*Texto fornecido*

O Ministério Público Federal (MPF) recomendou que os Comandos da Marinha na Amazônia Ocidental e Oriental adotem medidas mais rigorosas para impedir o uso de embarcações no garimpo ilegal em toda a Amazônia Legal. As novas diretrizes abrangem os nove estados da região e dão prazo de 60 dias para o início das ações.
A recomendação surgiu após um inquérito apontar falhas na fiscalização. Atualmente, embarcações como dragas e balsas podem ser registradas sem apresentar licença ambiental ou autorização da Agência Nacional de Mineração (ANM), o que facilita sua utilização na extração clandestina de minérios.

*Tarefa 1*
Redigite o trecho do texto fornecido desde "O Ministério Público" até "início das ações.", inclusive.
*Tarefa 2*
Segundo o texto fornecido, qual é o prazo dado para o início das ações?
Os registros não são necessários para esta atividade.

*Informações fornecidas*
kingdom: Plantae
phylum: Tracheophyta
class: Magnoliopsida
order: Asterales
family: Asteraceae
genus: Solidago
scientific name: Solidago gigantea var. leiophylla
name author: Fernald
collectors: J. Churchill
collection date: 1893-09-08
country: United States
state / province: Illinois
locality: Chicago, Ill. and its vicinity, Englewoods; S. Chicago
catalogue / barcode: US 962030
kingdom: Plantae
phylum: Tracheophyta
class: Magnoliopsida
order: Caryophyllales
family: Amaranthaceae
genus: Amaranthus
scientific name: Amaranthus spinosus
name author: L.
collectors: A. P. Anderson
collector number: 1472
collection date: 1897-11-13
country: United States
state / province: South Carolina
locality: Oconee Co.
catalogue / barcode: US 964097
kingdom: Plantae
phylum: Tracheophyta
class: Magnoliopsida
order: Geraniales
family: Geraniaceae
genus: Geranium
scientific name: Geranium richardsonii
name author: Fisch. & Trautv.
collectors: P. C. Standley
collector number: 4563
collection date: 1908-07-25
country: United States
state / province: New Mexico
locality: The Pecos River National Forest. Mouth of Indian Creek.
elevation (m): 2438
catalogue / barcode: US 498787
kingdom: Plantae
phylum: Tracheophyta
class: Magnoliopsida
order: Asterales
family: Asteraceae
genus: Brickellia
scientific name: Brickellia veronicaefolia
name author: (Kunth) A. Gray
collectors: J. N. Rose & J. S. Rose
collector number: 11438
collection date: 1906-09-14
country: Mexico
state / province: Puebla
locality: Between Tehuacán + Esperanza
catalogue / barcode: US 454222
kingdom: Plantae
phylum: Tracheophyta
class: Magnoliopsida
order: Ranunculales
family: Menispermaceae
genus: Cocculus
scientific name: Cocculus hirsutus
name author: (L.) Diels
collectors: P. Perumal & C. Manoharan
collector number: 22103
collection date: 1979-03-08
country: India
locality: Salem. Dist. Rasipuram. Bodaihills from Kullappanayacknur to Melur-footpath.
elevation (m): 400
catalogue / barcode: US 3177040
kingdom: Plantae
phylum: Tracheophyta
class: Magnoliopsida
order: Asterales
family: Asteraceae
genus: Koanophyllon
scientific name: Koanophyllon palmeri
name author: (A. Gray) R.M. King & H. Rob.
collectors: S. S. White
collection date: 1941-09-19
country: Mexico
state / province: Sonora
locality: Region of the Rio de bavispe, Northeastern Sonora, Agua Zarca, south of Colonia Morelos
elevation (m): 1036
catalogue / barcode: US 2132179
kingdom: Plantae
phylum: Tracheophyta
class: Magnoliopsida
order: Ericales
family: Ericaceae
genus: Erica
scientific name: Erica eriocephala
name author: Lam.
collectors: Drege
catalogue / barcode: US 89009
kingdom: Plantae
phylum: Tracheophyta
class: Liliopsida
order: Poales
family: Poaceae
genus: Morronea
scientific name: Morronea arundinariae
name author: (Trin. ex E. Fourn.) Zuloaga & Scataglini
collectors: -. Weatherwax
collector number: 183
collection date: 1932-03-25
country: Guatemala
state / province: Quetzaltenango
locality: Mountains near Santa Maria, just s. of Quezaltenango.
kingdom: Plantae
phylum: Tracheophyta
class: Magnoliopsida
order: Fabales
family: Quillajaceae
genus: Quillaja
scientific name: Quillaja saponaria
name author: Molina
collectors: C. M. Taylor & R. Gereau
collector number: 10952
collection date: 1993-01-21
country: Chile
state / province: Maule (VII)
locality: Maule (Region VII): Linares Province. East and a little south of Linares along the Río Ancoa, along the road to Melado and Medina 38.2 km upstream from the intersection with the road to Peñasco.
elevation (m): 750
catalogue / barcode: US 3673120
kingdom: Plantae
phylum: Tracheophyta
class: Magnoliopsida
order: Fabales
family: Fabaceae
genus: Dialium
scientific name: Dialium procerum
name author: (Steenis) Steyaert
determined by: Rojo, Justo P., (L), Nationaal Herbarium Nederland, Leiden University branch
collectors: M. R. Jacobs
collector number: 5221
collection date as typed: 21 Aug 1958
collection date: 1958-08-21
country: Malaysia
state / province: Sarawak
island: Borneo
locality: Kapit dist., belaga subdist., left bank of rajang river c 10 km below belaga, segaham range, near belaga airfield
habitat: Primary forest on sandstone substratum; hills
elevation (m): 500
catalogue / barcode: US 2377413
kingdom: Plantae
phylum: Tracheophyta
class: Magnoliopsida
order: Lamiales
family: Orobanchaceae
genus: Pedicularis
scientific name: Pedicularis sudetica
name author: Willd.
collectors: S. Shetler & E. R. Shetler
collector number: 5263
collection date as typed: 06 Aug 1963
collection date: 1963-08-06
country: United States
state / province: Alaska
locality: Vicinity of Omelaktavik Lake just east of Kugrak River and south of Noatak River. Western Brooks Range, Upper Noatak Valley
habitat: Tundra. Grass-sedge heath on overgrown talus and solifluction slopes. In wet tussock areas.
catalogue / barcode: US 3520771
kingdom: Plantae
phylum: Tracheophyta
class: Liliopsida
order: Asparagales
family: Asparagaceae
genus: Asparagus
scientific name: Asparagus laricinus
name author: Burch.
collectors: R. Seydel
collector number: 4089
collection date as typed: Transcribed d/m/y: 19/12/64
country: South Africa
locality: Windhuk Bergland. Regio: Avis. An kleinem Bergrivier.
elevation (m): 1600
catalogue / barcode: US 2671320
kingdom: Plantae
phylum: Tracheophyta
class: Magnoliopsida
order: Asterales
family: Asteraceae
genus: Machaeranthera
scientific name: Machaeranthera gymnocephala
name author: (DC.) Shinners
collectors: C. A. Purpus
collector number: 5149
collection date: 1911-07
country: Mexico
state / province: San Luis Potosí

*Espaço para resposta 1*
O Ministério Público Federal (MPF) recomendou que os Comandos da Marinha na Amazônia Ocidental e Oriental adotem medidas mais rigorosas para impedir o uso de embarcações no garimpo ilegal em toda a Amazônia Legal. As novas diretrizes abrangem os nove estados da região e dão prazo de 60 dias para o início das ações.

*Espaço para resposta 2*
60 dias.